Portal wSensie.pl podaje wyniki badań amerykańskiej organizacji Global Financial Integrity, według których Polska jako jedyny kraj członkowski UE znalazł się na liście dwudziestu najbardziej wyzyskiwanych przez obcy kapitał państw świata. Z Polski odpływają co roku ciężkie miliardy. Dla przykładu, Rumunia jest na 32. miejscu tej listy.
Ministerstwo Finansów szuka (podobno) sposobu na ograniczenie odpływu pieniądza z Polski. Powodem tych działań ma być zalecenie europejskiej Organizacji Współpracy Gospodarczej i Rozwoju (OECD). Trudno się dziwić, skoro dane dotyczące odpływu środków z naszego kraju kształtują się mało optymistycznie.
Wesprzyj nas już teraz!
Z raportu amerykańskiej pozarządowej organizacji Global Financial Integrity (GFI) wynika, że w latach 2003-2012 wytransferowano z Polski dziesiątki miliardów dolarów. W roku 2003 – 1,96 mld, a w następnych latach odpowiednio: 0,42 mld; 0,79 mld; 0 mld ; 3,3 mld; 12,16 mld; 10,04 mld; 10,46 mld; 9,92 mld, 4,06 mld. Odpowiedzialne są za to te wszystkie zagraniczne firmy, które rząd warszawski zwolnił od podatku dochodowego.
Prawie połowa tych dochodów, które uzyskują zagraniczni właściciele pochodzi z wypłacania dywidend tzw. spółkom-matkom przez ich satelickie firmy zakładane w Polsce. Jednocześnie coraz mniej pieniędzy wraca do spółek-córek w Polsce. Niechęć do reinwestycji właściciele tłumaczą kryzysem ekonomicznym w krajach, z których pochodzą spółki-matki.
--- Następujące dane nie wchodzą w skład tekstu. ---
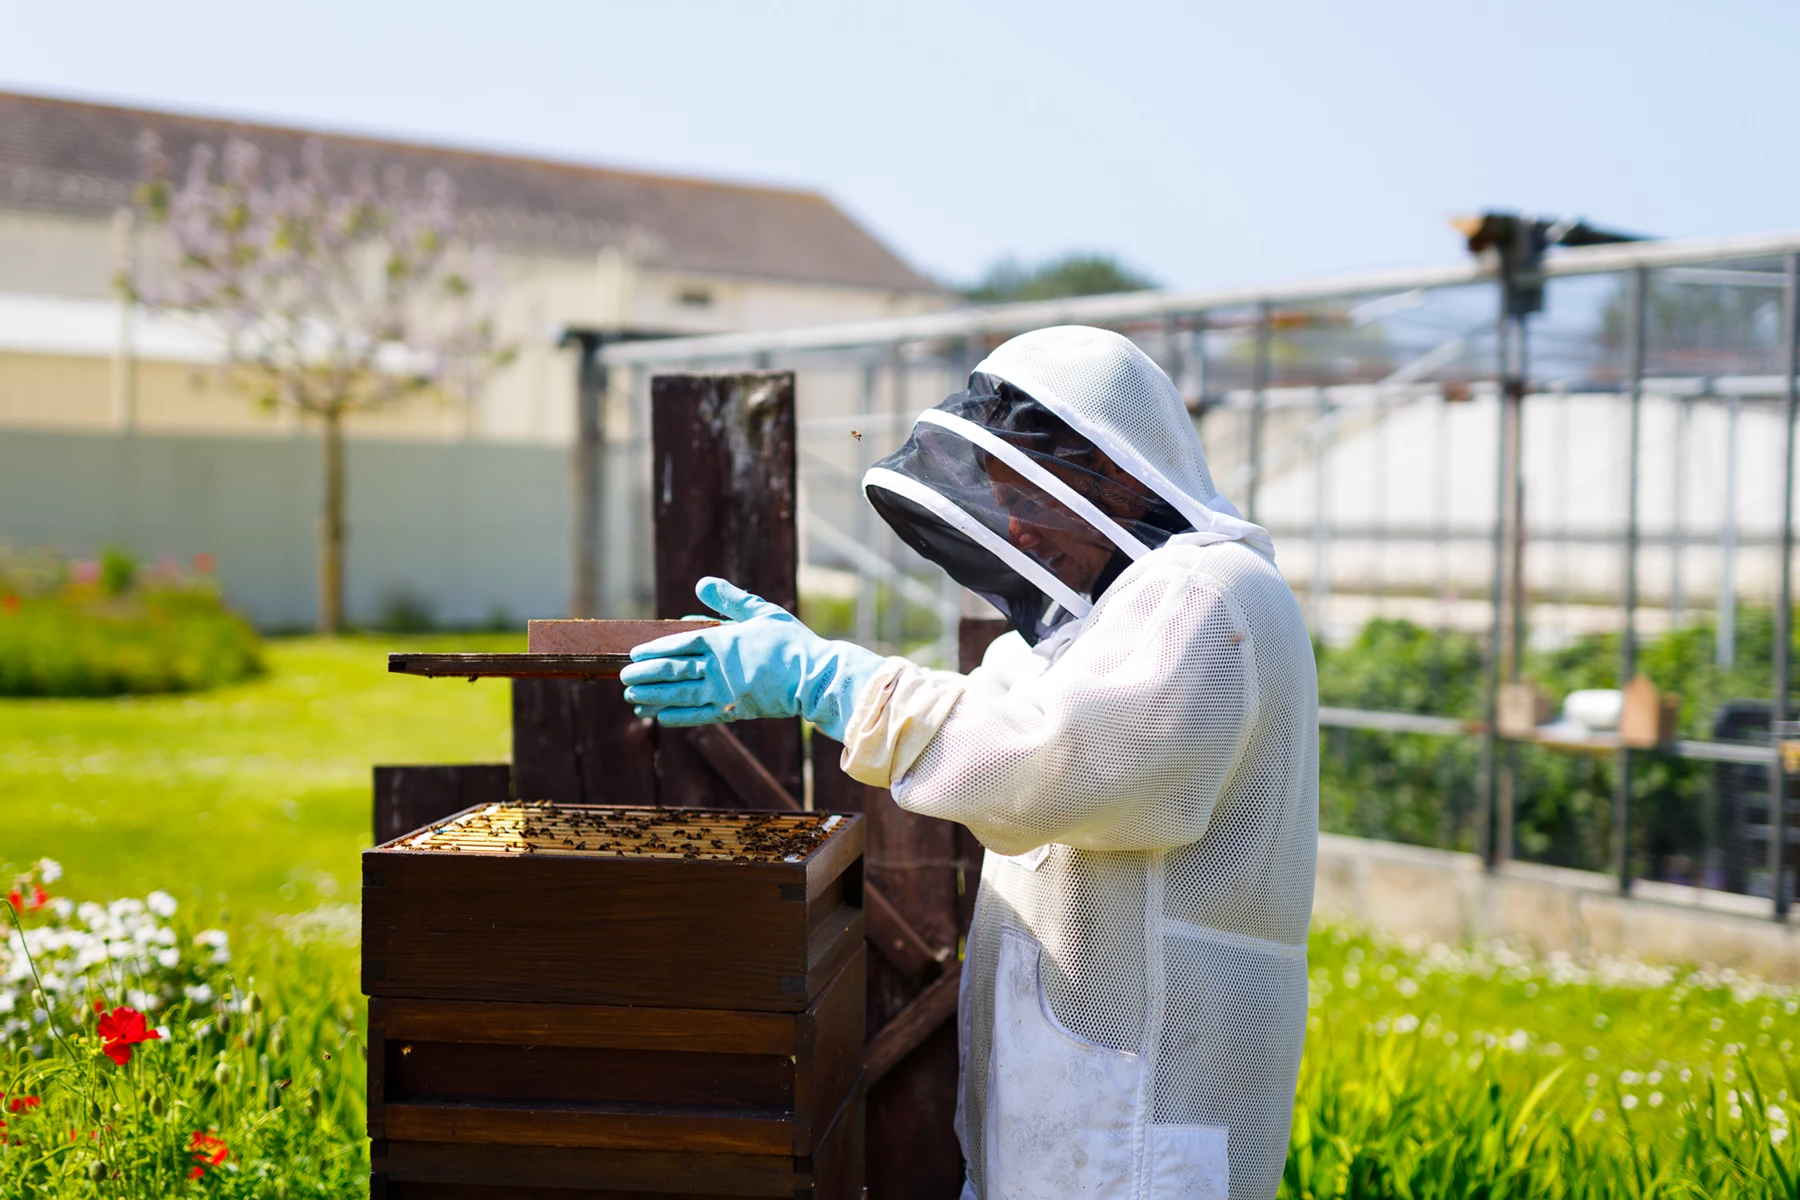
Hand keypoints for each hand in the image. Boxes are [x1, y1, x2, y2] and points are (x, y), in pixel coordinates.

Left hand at [620, 577, 883, 739]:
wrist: (814, 678)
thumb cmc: (790, 642)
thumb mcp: (761, 612)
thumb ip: (730, 600)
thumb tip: (701, 584)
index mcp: (723, 640)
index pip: (680, 644)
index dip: (656, 649)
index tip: (635, 654)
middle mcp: (718, 668)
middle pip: (673, 670)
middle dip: (646, 675)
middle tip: (623, 677)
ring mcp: (725, 691)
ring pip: (680, 694)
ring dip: (654, 697)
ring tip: (632, 698)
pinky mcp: (734, 711)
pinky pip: (699, 715)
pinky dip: (678, 717)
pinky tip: (660, 717)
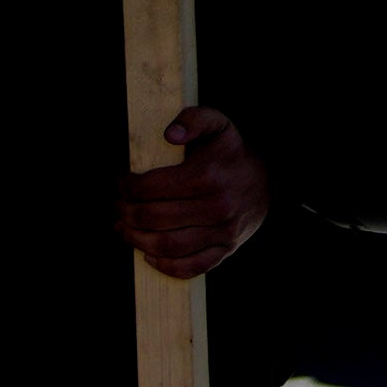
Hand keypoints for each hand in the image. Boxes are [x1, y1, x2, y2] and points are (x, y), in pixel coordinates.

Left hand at [118, 105, 268, 277]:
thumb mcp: (217, 124)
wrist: (267, 181)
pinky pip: (193, 266)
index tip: (121, 184)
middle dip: (126, 213)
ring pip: (168, 245)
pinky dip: (166, 266)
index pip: (151, 187)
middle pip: (154, 218)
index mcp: (207, 176)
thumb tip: (169, 135)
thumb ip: (193, 120)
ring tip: (124, 229)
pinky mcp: (227, 249)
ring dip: (137, 240)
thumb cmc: (230, 151)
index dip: (127, 187)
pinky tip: (149, 256)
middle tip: (118, 207)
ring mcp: (223, 232)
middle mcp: (216, 207)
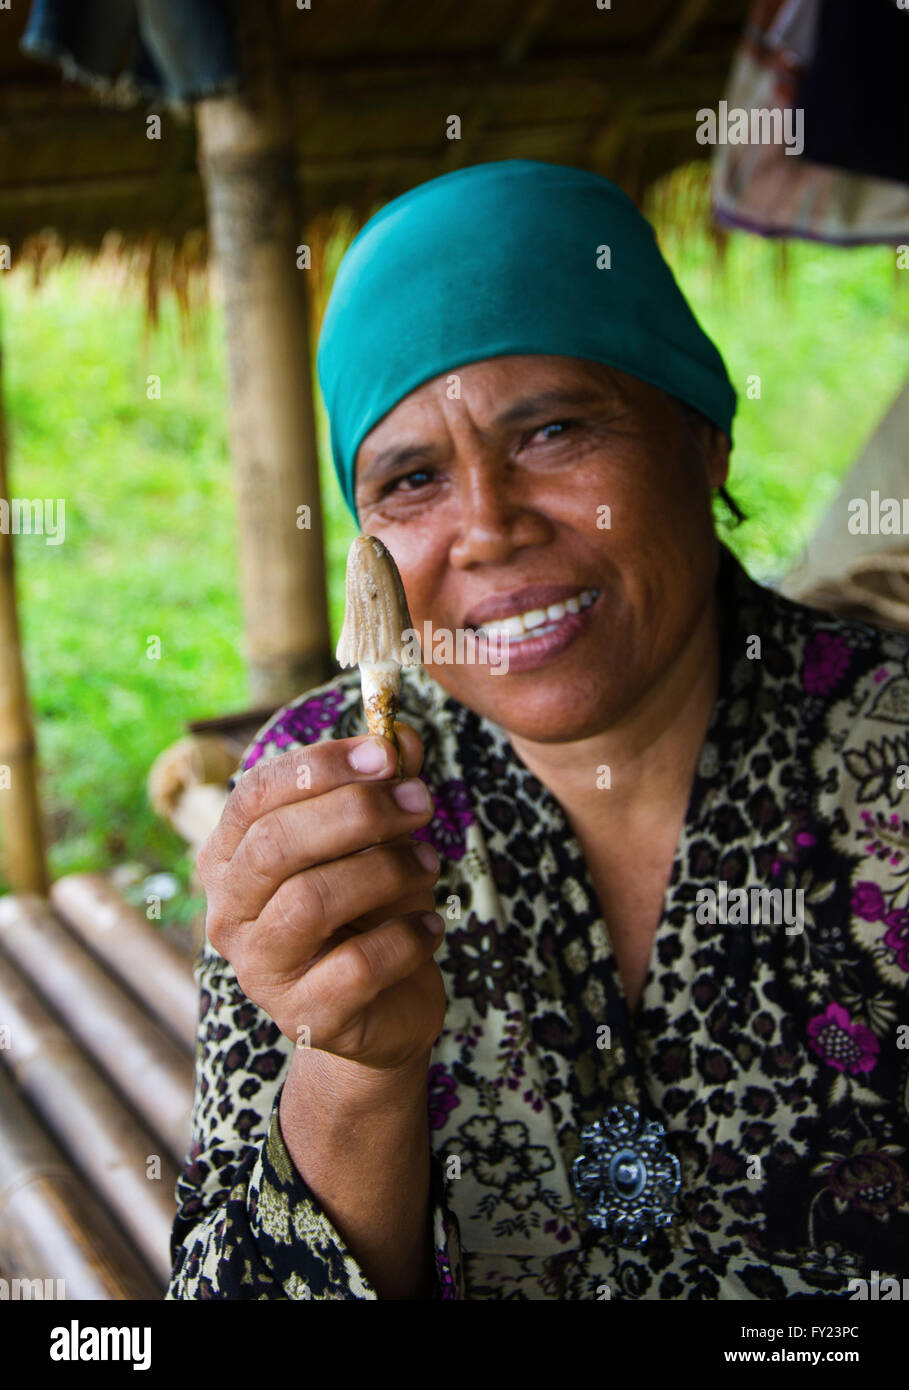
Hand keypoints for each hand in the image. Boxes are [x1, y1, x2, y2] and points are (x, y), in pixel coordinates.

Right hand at [197, 722, 445, 1071]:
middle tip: (421, 804)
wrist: (383, 1007)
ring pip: (310, 901)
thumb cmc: (370, 911)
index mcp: (233, 855)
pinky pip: (354, 967)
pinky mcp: (303, 1016)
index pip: (256, 793)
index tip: (386, 753)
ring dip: (385, 872)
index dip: (321, 765)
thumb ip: (387, 787)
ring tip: (430, 864)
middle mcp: (230, 911)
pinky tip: (430, 927)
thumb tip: (405, 735)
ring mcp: (261, 968)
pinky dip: (405, 938)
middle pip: (277, 845)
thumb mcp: (381, 840)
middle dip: (358, 813)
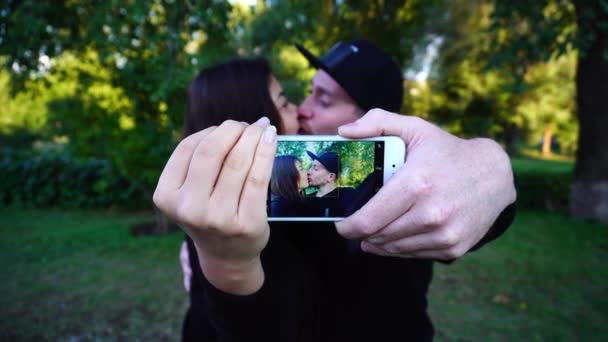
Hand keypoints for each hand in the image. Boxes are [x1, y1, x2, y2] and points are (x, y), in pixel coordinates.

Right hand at [153, 118, 276, 293]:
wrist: (228, 256)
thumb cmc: (210, 212)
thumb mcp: (191, 191)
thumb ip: (200, 160)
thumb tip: (236, 125)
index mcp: (167, 196)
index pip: (188, 148)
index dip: (212, 130)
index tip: (229, 127)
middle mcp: (188, 208)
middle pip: (211, 151)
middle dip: (233, 130)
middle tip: (247, 125)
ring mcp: (217, 218)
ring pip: (237, 161)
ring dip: (253, 136)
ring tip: (262, 128)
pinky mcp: (246, 222)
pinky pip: (258, 177)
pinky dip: (266, 151)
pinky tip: (271, 139)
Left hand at [336, 109, 515, 259]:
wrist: (495, 175)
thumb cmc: (447, 151)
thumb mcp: (415, 128)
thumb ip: (377, 123)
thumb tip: (344, 131)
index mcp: (416, 184)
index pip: (368, 220)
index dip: (347, 227)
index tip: (340, 223)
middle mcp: (431, 214)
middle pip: (377, 236)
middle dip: (361, 232)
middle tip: (357, 222)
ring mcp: (444, 234)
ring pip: (393, 249)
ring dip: (378, 241)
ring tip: (374, 228)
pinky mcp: (454, 248)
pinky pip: (413, 254)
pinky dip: (400, 247)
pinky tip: (397, 233)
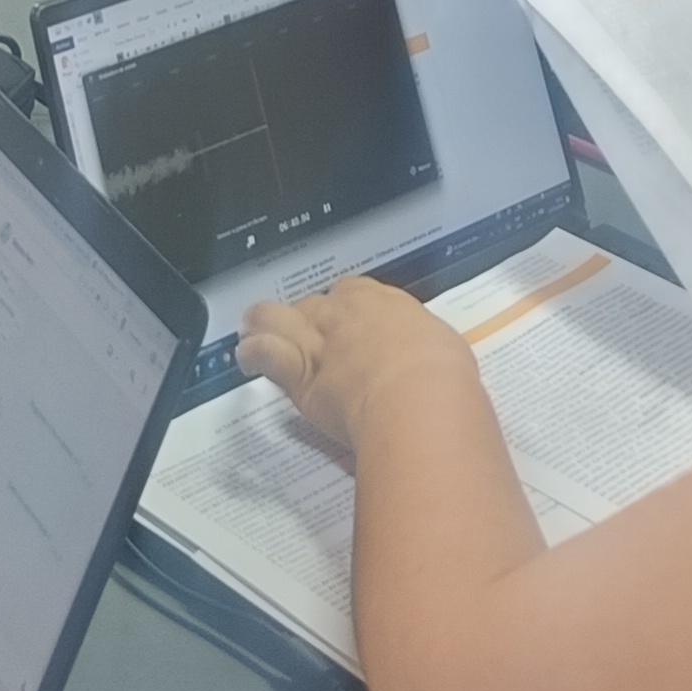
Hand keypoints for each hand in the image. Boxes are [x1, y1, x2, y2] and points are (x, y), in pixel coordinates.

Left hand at [234, 277, 480, 453]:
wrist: (418, 397)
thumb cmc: (444, 377)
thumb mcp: (445, 350)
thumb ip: (424, 349)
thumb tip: (425, 359)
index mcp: (387, 303)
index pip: (355, 293)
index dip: (346, 308)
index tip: (348, 324)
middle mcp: (347, 314)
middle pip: (313, 304)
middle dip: (307, 317)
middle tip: (306, 334)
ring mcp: (319, 341)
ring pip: (276, 316)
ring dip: (265, 322)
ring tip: (256, 330)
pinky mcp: (300, 373)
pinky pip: (265, 353)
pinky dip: (253, 353)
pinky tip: (247, 359)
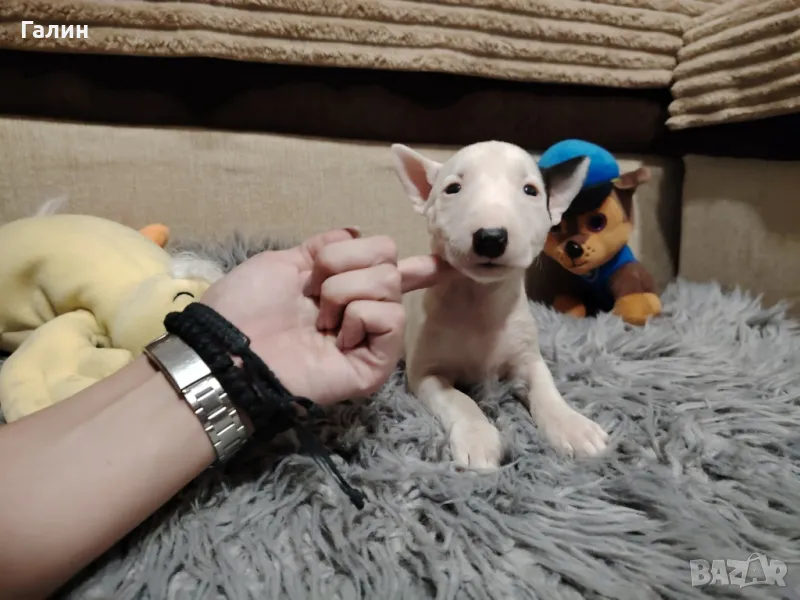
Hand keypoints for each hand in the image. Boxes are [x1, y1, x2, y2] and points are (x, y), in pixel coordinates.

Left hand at [200, 228, 453, 404]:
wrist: (230, 348)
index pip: (390, 272)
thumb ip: (324, 246)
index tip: (441, 264)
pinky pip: (390, 318)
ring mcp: (369, 339)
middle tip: (315, 292)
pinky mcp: (375, 364)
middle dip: (345, 264)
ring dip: (345, 291)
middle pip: (389, 264)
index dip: (417, 267)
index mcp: (340, 289)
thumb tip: (358, 233)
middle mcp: (360, 312)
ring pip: (389, 286)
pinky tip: (337, 337)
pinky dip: (360, 316)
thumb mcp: (284, 261)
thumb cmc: (246, 306)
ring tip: (321, 320)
Amerykańskie badania pokazały, że Polska jako jedyny kraj Unii Europejskiej znalazła się w pierwszej dwudziestce najbardziej wyzyskiwanych państw. Na tej samej liście Rumunia jest na miejscu 32.
Według ekonomistów zjawisko to przeczy oficjalnej propagandzie jakoby kapitał nie posiadał narodowości i „paszportu”. – Ostatni kryzys dość wyraźnie pokazał, że kapitał ma jakiś paszport i wraca na swój bazowy rynek, gdy dzieje się na nim źle – powiedział Dariusz Winek, główny ekonomista banku BGŻ.